Louis W. Sullivan, who spoke to Health Journalism 2014 attendees about his just-released autobiography, has won an NAACP Image Award for the book.

Sullivan, the founding dean of the Morehouse School of Medicine – the first predominantly black medical school – served as secretary of the U.S. Department of Health and Human Services under President George H.W. Bush from 1989-93.

Breaking Ground: My Life in Medicine,” written with David Chanoff, chronicles Sullivan’s rise from a childhood in the Jim Crow South to become a physician and the rise of his career.

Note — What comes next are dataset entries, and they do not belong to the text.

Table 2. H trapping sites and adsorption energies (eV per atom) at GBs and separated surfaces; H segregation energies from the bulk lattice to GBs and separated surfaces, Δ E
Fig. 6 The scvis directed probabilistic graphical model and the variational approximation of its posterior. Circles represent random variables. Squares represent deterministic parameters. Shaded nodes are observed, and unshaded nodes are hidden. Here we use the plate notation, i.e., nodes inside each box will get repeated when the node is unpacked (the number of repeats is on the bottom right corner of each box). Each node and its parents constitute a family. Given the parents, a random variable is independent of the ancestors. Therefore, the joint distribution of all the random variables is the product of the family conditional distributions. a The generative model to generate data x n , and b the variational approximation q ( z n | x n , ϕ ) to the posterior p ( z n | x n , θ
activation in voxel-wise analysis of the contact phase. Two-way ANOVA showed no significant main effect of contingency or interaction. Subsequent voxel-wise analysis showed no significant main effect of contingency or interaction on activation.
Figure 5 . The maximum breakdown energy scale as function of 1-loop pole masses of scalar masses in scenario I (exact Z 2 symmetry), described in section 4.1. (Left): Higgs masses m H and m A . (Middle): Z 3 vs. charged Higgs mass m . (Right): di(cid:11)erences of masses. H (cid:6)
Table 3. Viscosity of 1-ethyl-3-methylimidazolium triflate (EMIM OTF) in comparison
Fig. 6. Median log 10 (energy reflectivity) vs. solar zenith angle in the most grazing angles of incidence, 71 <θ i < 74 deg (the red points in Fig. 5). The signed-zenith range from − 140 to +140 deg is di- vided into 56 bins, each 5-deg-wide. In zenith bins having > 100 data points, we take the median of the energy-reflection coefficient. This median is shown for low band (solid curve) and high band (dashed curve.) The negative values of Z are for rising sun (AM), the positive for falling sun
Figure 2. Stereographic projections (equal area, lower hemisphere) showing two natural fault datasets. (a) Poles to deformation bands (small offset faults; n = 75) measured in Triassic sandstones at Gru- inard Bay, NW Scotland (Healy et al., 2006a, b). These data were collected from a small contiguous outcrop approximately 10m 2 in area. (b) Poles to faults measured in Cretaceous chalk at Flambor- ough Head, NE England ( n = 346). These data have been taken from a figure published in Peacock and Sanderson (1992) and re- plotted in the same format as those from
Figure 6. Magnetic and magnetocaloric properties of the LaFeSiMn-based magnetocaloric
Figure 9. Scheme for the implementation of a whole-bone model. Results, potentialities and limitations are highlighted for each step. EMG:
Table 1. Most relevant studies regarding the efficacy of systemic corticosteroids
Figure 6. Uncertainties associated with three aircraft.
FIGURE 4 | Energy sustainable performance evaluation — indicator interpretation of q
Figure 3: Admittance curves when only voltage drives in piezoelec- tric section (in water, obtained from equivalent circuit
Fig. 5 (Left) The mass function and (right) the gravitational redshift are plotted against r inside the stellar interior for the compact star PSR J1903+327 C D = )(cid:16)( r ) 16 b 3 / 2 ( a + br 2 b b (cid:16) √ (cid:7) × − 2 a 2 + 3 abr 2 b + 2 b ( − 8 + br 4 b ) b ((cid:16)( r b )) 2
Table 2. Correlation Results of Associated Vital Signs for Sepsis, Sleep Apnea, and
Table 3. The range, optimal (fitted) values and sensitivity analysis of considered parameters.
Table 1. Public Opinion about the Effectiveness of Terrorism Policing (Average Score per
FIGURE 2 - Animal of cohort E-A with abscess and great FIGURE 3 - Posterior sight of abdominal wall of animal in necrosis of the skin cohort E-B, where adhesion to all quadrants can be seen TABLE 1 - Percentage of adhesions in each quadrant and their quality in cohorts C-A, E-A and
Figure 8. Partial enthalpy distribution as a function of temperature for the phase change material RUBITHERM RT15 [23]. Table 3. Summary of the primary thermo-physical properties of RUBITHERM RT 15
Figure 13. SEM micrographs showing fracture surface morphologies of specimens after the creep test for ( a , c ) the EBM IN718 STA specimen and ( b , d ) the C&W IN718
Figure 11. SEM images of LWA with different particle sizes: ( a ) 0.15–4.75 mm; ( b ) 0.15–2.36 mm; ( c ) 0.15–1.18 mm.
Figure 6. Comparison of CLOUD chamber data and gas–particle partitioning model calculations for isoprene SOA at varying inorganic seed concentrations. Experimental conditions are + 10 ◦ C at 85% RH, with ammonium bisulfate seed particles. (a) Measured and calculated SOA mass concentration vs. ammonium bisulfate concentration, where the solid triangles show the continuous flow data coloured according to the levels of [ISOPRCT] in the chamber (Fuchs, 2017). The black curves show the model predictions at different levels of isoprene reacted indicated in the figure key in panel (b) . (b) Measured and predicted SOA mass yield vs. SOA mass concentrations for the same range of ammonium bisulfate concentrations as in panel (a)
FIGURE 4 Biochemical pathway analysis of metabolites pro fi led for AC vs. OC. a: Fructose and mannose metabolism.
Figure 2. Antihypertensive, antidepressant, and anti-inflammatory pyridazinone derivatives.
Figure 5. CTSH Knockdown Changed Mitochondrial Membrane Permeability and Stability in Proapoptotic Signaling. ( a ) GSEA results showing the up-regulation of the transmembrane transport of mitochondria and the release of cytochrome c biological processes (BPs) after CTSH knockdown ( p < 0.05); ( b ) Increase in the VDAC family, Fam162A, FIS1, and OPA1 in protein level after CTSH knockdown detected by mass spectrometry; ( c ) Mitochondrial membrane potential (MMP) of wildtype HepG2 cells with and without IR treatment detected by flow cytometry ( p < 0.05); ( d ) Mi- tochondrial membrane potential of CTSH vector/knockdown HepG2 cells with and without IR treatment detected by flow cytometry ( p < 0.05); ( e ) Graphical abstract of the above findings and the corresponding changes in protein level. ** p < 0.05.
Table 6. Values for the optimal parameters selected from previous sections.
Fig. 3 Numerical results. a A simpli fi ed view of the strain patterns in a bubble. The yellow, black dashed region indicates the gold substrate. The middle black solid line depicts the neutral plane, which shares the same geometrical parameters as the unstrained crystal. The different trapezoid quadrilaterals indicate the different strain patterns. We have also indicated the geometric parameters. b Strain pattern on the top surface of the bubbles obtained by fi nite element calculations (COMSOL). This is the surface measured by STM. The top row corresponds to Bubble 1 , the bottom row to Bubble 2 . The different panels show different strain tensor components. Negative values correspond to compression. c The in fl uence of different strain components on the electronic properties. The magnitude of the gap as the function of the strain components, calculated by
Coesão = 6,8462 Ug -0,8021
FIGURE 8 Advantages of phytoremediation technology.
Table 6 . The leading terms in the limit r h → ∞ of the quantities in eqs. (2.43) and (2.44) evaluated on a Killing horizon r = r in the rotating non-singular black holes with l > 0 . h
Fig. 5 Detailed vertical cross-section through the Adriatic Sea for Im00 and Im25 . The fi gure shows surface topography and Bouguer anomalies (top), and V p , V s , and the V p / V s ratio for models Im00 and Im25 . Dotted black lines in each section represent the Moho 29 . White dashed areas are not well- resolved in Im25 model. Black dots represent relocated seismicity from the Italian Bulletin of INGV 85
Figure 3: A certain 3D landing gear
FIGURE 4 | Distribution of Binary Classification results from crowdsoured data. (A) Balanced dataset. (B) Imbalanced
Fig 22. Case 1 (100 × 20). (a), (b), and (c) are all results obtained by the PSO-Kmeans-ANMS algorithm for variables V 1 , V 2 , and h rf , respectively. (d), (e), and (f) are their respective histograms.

As HHS secretary, Sullivan led the effort to increase the National Institutes of Health budget from $8 billion in 1989 to $13.1 billion in 1993, established the Office of Research on Minority Health (now the Institute for Research on Minority Health and Health Disparities), introduced new food labeling and led significant efforts to educate the American public about the health dangers of tobacco.

Sullivan is chairman of the board of the National Health Museum in Atlanta and chairman of the Washington, D.C.-based Sullivan Alliance to Transform the Health Professions, a national nonprofit organization with a community-focused agenda to diversify and transform health professions’ education and health delivery systems.

Winners in the 46th NAACP Image Awards literary categories were announced at a gala dinner in Pasadena, Calif., on Feb. 5.

The annual NAACP Image Awards celebrates the accomplishments of people of color in literature, film, television, and music and also honors individuals or groups who promote social justice through creative endeavors.